Considering U.S. Air Force Culture When Modifying Career Development Pathways for Longer Assignments

Kelly Atkinson, Lisa M. Harrington, Kelly Piazza, R. Gordon Rinderknecht, Elizabeth M. Goldsmith

ResearchPublished Mar 31, 2026

Cover: Considering U.S. Air Force Culture When Modifying Career Development Pathways for Longer Assignments

In May 2025, the U.S. Department of War tasked the military services with implementing targeted reductions to permanent change of station (PCS) moves and modifying career development pathways in line with these reductions. For this report, the authors considered the relationship between U.S. Air Force (USAF) assignments and career development.

The authors analyzed insights from subject-matter experts representing perspectives of USAF offices involved in assignment processes and career development management. The team also conducted a decomposition analysis of Department of the Air Force Instruction 36-2110, Total Force Assignments, to map the policy elements shaping assignment and career development culture.

____________________

**Work task 1:** Reproduce a passage of the Air Force report summary word for word, starting with "Cover: Considering U.S." and going on through "and career development.".
**Work task 2:** In the Air Force report summary, which policy document did the team subject to a decomposition analysis?
**Work task 3:** Write the next part of the Air Force report summary, continuing on from its final sentence.

**Data provided:**

____________________

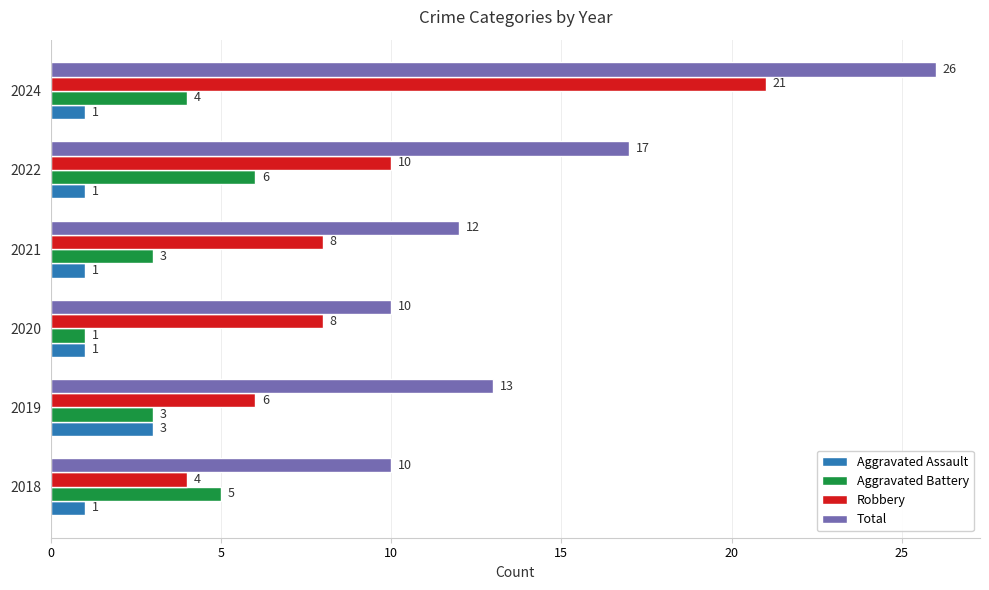

List the series in order of their overall mean, lowest first.

Aggravated Assault, Aggravated Battery, Robbery, Total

____________________

**Exercise response 1:**
Cover: Considering U.S. Air Force Culture When Modifying Career Development Pathways for Longer Assignments

In May 2025, the U.S. Department of War tasked the military services with implementing targeted reductions to permanent change of station (PCS) moves and modifying career development pathways in line with these reductions. For this report, the authors considered the relationship between U.S. Air Force (USAF) assignments and career development.

**Exercise response 2:** Department of the Air Force Instruction 36-2110, Total Force Assignments.

**Exercise response 3:**
Informed by these analyses, the authors suggest that USAF culture incorporates policy, process, and norms and that changes to assignment policy and career development processes consider strategies for changing expectations associated with these aspects. The report offers several recommendations for how the USAF can respond to this challenge.

Key Findings

  • Historical assignment patterns have fostered institutional and workforce expectations that frequent moves are necessary for career development and promotion.
  • Modifying career development pathways to reflect extended assignment durations would disrupt established practices and personnel expectations for career advancement.
  • USAF assignment policy includes four categories of assignment action: directing a PCS move, directing a member to stay in place, offering consideration factors for assignment calculations, or any combination of these actions.
  • USAF assignment policy produces four categories of outcomes: mission fulfillment, career development, member consideration, and cost savings.
  • Existing variation across personnel interpretation and application of USAF assignment policy introduces challenges to implementing policy changes.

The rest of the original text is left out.